Periodic reconciliation. Dual-write can still miss edges (failures, out-of-band DB edits, on-prem upgrade/downgrade cycles). Run a scheduled job that re-derives tuples from the source of truth and diffs them against OpenFGA, fixing drift. Treat one-time migration scripts as untrustworthy on their own.
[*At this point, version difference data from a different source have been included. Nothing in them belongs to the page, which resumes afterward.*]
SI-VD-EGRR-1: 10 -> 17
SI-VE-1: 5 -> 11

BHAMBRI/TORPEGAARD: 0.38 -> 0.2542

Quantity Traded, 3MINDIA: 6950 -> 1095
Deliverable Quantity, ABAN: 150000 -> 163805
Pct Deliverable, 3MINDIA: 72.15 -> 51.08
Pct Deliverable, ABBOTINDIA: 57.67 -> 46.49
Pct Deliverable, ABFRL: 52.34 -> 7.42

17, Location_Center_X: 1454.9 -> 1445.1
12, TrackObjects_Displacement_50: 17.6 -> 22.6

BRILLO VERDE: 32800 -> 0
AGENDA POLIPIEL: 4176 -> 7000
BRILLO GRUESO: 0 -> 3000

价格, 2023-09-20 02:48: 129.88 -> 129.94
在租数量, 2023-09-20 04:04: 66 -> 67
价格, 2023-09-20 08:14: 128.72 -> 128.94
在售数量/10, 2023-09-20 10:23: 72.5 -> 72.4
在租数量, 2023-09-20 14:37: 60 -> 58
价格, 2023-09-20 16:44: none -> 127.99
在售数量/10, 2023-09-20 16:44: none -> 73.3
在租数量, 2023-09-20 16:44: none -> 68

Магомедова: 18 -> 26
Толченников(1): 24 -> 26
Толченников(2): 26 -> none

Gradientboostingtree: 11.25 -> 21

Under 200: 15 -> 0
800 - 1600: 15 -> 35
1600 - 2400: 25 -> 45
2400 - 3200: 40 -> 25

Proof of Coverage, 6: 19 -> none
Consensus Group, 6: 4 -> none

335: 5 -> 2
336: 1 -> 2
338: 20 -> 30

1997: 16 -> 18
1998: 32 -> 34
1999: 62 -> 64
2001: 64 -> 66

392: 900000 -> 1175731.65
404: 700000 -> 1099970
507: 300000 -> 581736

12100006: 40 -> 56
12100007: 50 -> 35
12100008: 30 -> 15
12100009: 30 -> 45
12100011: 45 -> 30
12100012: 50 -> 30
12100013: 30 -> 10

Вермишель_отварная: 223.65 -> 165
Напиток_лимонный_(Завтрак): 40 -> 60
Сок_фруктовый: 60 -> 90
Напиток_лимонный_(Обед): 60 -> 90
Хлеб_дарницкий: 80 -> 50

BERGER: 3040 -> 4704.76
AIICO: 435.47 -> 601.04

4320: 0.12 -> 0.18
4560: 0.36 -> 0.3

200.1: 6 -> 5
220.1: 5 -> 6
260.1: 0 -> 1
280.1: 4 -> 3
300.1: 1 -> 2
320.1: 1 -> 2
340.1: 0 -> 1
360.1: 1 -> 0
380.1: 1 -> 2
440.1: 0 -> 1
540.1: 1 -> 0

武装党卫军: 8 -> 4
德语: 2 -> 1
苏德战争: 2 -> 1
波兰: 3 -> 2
Make Everything Reversible

The whole point of strangler-fig is that you can stop or back out. Bake that in:

  • Per-route toggle. A config flag (shadow | enforce | legacy) per route lets you promote and demote rungs without a deploy.
  • Fail-open while shadowing, fail-closed after. During Phases 1–3 a PDP outage must not break traffic. From Phase 4, a PDP outage should deny — that is the Zero-Trust contract.
  • Keep the inline check one phase longer than you think. Delete it (Phase 5) only after the route has run enforced and clean for a real soak period.

Pitfalls to Avoid

  • Big-bang cut-over. Flipping the whole app to OpenFGA at once throws away the entire safety net. One route at a time.
  • Enforcing before shadowing. If you have not compared decisions on real traffic, you will lock out real users. Shadow first, always.
  • Forgetting dual-write. A backfill without ongoing sync goes stale within hours. Mismatches will look like model bugs but are really drift.
  • Tuple explosion. “The best tuple is the one you don’t have to write.” Derive permissions from the model where possible instead of materializing every grant.
  • Renaming relations in place. Models are immutable and apps may target old versions; always migrate relations backwards-compatibly.
  • Trusting the app’s inline check forever. The endgame is a thin service. If you never delete the legacy checks, you have two authorization systems to maintain, not one.

Migration Checklist

PhaseDone when
0 InventoryEvery route mapped to a target relation + object
1 FacadeGateway in front, pass-through, latency acceptable
2 Authn at edgeOne route validates token + mints internal JWT; app unchanged
3 ShadowOpenFGA called in parallel; mismatch rate ≈ 0 in logs
4 EnforceGateway fails closed for the route; toggle to revert exists
5 ThinInline check deleted; route soaked clean
6 ExpandNext routes climbing the same ladder
7 BackfillTuples imported, model pinned, dual-write + reconciliation live
8 DecommissionLegacy authorization code removed; only the IdP remains

Final Mental Model

A migration is not a moment, it is a gradient:

legacy decides  ──►  both decide (compare)  ──►  OpenFGA decides  ──►  service is thin
   Phase 2            Phase 3 (shadow)            Phase 4 (enforce)     Phase 5

Each route walks that gradient independently, on real traffic, with a toggle back at every step. Nothing about the destination is novel — it is the same convergent stack from Part 1. What makes it survivable is refusing to get there in one jump. Let the new system prove itself in the shadows, route by route, until the old one quietly fades away.